We pass through media props to the <source> elements, allowing art direction to be used. However we do not attempt to do any handling of changing the aspect ratio of the container in these cases, so the user must do this themselves using CSS.

How StaticImage works

The image plugin performs a number of tricks so that the StaticImage component appears to work like a regular React component, while being able to process images at build time. It can be helpful to think of StaticImage as a

The problem

In order to process images at build time, Gatsby needs to know which images will be needed and how they will need to be sized. It needs to do this in the scope of the build process so it has access to the sharp plugin (so it can’t be done in e.g. the Babel plugin) and it can’t be done by actually rendering the page, because that will miss images that are conditionally rendered and has similar issues with access to sharp and the Node APIs. The solution we have used is to use static analysis of the source files. This is similar to how static queries are extracted from source files.

Build process

Extract StaticImage props

The static analysis happens in gatsby-plugin-image, during the preprocessSource lifecycle. This runs immediately before query extraction.

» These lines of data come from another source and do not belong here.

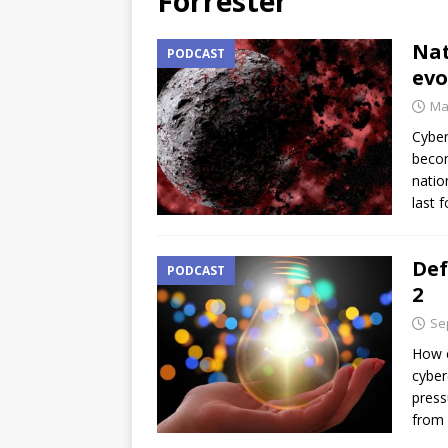
Forrester
Nat
PODCAST
evo
Ma
Cyber
becom
natio
last 
Def
PODCAST
2
Se
How c
cyber
press
from 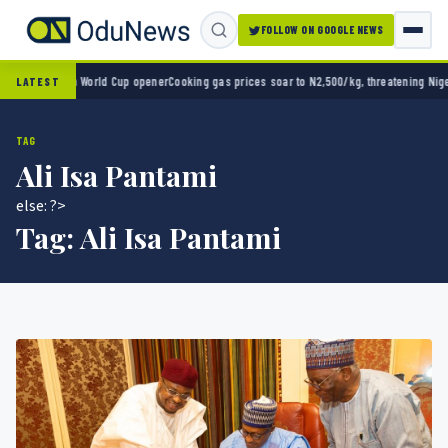
FOLLOW ON GOOGLE NEWS
ico 2-0 in World Cup opener
Cooking gas prices soar to N2,500/kg, threatening Nigeria’
LATEST
TAG
Ali Isa Pantami
else: ?>
Tag:
Ali Isa Pantami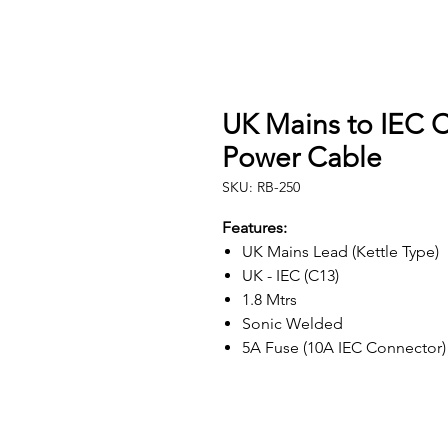
UK Mains to IEC C
Power Cable
SKU: RB-250
Features:
UK Mains Lead (Kettle Type)
UK - IEC (C13)
1.8 Mtrs
Sonic Welded
5A Fuse (10A IEC Connector)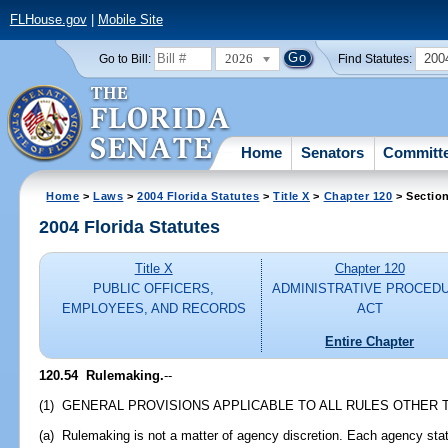
FLHouse.gov
|
Mobile Site
2026
200
Go to Bill:
Find Statutes:
Home
Senators
Committ
Home
>
Laws
>
2004 Florida Statutes
>
Title X
>
Chapter 120
> Sectio
2004 Florida Statutes
Title X
Chapter 120
PUBLIC OFFICERS,
ADMINISTRATIVE PROCED
EMPLOYEES, AND RECORDS
ACT
Entire Chapter
120.54 Rulemaking.
--
(1) GENERAL PROVISIONS APPLICABLE TO ALL RULES OTHER 
(a) Rulemaking is not a matter of agency discretion. Each agency sta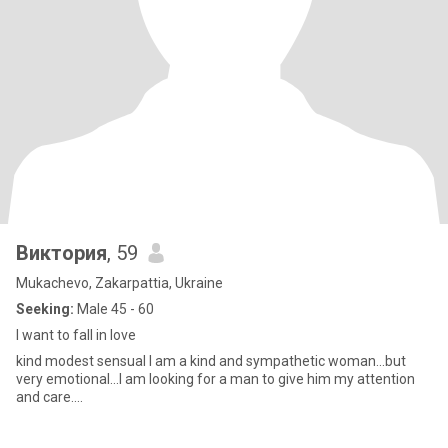
Виктория
, 59
Mukachevo, Zakarpattia, Ukraine
Seeking:
Male 45 - 60
I want to fall in love
kind modest sensual I am a kind and sympathetic woman...but
very emotional...I am looking for a man to give him my attention
and care....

The plugin uses Babel to find references to StaticImage imported from gatsby-plugin-image. It then uses babel-jsx-utils to extract the value of the props. This calls evaluate() on the AST nodes, so is able to extract values and evaluate expressions in the local scope as well as inline literals. If any of these props fails to be evaluated, it generates a structured error that includes the location of the error and a link to the docs.

Process images

If all is well, all the props have been extracted. The only required prop is src: all the others can use default values. These props are then passed to generateImageData from gatsby-plugin-sharp. This handles the actual image processing, and returns an IGatsbyImageData object. If the src is a remote URL then the image is downloaded and cached locally. This image data object includes all of the data needed to display an image, including a list of sources, dimensions, layout, placeholder etc (though no actual image data except for data URIs of placeholders).

Write out image data

This object is then written to disk as a JSON file. The filename is generated using a hash of the props, and it is saved in .cache/caches/gatsby-plugin-image. If there have been any errors, an object with the error data is written instead. This is so the errors can be displayed in the browser console too.

Injecting the data

The rest of the build process then happens, and the next step where the image plugin is involved is the rendering stage. The image plugin adds a local Babel plugin babel-plugin-parse-static-images which once again finds the StaticImage components and extracts the props. However this time, the props are only used to calculate the JSON filename hash. The plugin then adds a new __imageData prop to the component, which is a require() of the image data JSON file. If there are errors either during the parsing, or passed through in the JSON file, these are inserted as an __error prop.

Runtime

At runtime, the StaticImage component behaves as a regular React component, but with the special __imageData prop injected by Babel. The component itself is a lightweight wrapper around GatsbyImage, and aside from error handling it just passes __imageData to the wrapped GatsbyImage component.